A day later he would regurgitate a pellet of fur and tiny bones—a casting—which is how you figure out what they feed on. They will kill and eat as many rodents as are available. They love the fuckers.
I suspect the reason I notice so many more owls around the city now is twofold. One is that now I actually look for them—they’ve probably always been around—and two, rats and mice. This city is a smorgasbord of rodent vermin. A dedicated Barn Owl could pick these fuckers off all day and his only worry would be getting too fat to fly.
The sense most acute in owls is their hearing. Everyone thinks it’s eyesight. Not really. Owls hunt by stealth. Their wings are billowed and silent and their sense of hearing is astonishing.
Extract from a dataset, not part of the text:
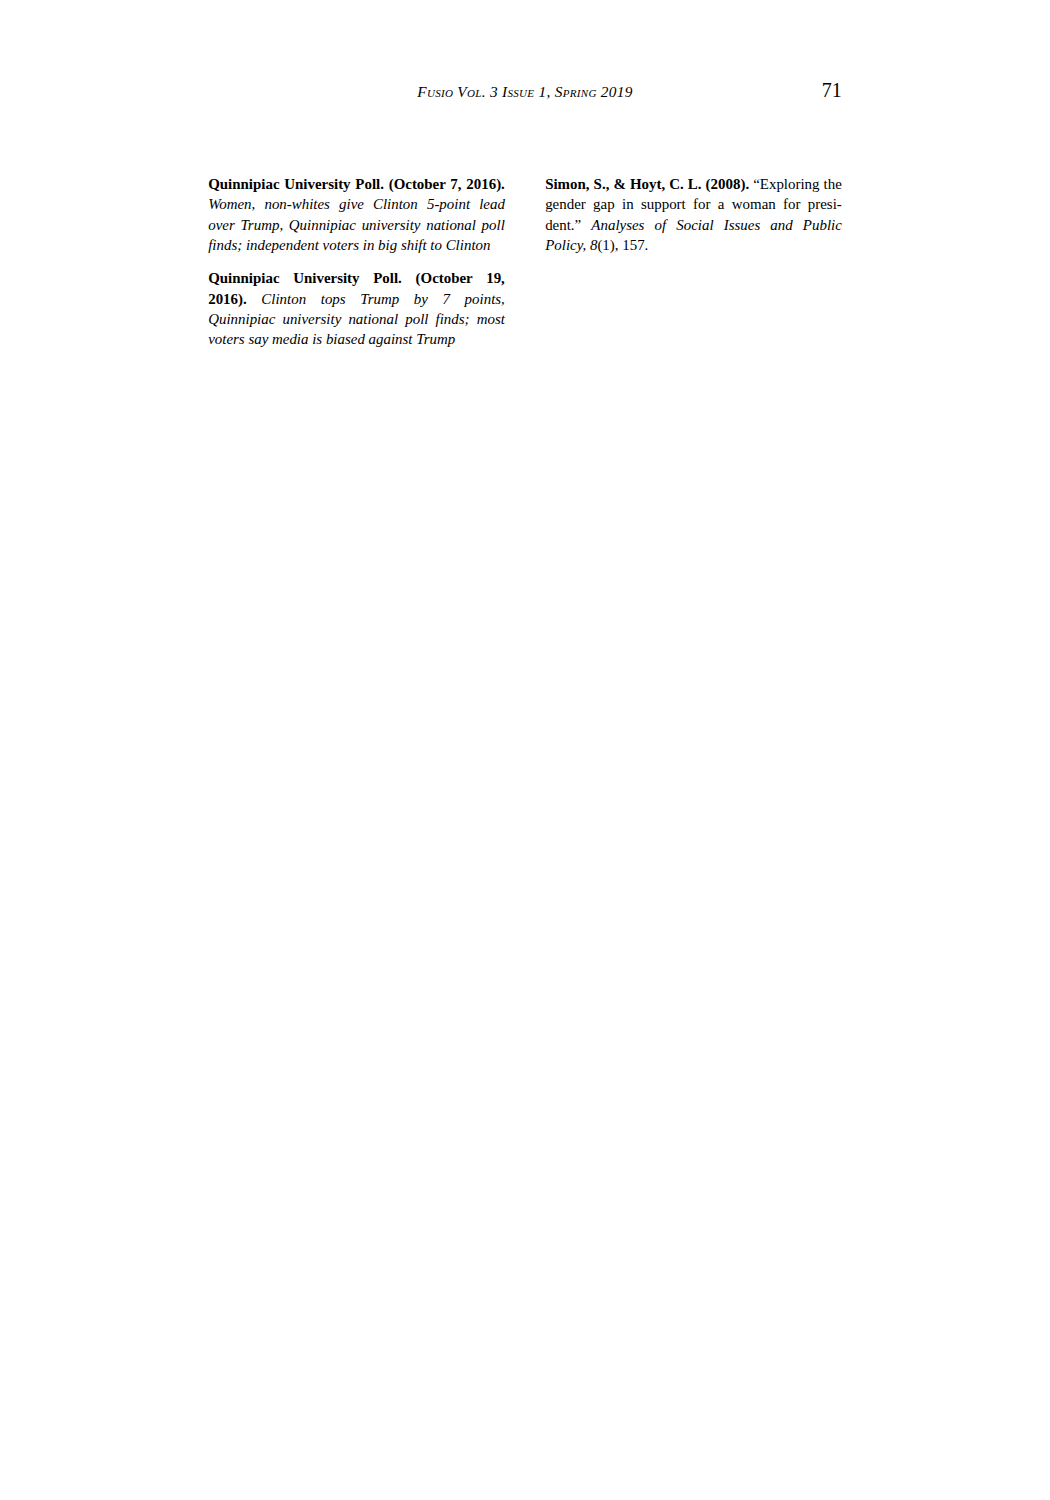Fusio Vol. 3 Issue 1, Spring 2019
71
Quinnipiac University Poll. (October 7, 2016). Women, non-whites give Clinton 5-point lead over Trump, Quinnipiac university national poll finds; independent voters in big shift to Clinton
Quinnipiac University Poll. (October 19, 2016). Clinton tops Trump by 7 points, Quinnipiac university national poll finds; most voters say media is biased against Trump
Simon, S., & Hoyt, C. L. (2008). “Exploring the gender gap in support for a woman for president.” Analyses of Social Issues and Public Policy, 8(1), 157.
Last winter, I missed an opportunity to see a Snowy Owl up around Montrose. This is an owl that usually has no business being south of the Arctic Circle, but given climate change and a paucity of food, they’ve had to forage much further south to feed themselves. Global warming has affected almost all species of bird’s migration paths and destinations so much so that lately South American birds have been spotted here in Illinois and Japanese Robins in the western states.
There is an owl that I see in Ukrainian Village once in a while. It’s a Short-eared Owl, and I wonder what he is doing here. I’ve only ever seen this kind of owl around open fields before. I guess, like us, they go where the food is.
I’ve seen a lot of Great Horned Owls in the city. Logan Square, with its bounty of old-growth trees, is lousy with them, and it is a good environment for them—all of the rodents they can eat.
The truth is, once you look for them, you begin to notice them, mostly at dusk and dawn, when they hunt. Our night watchmen.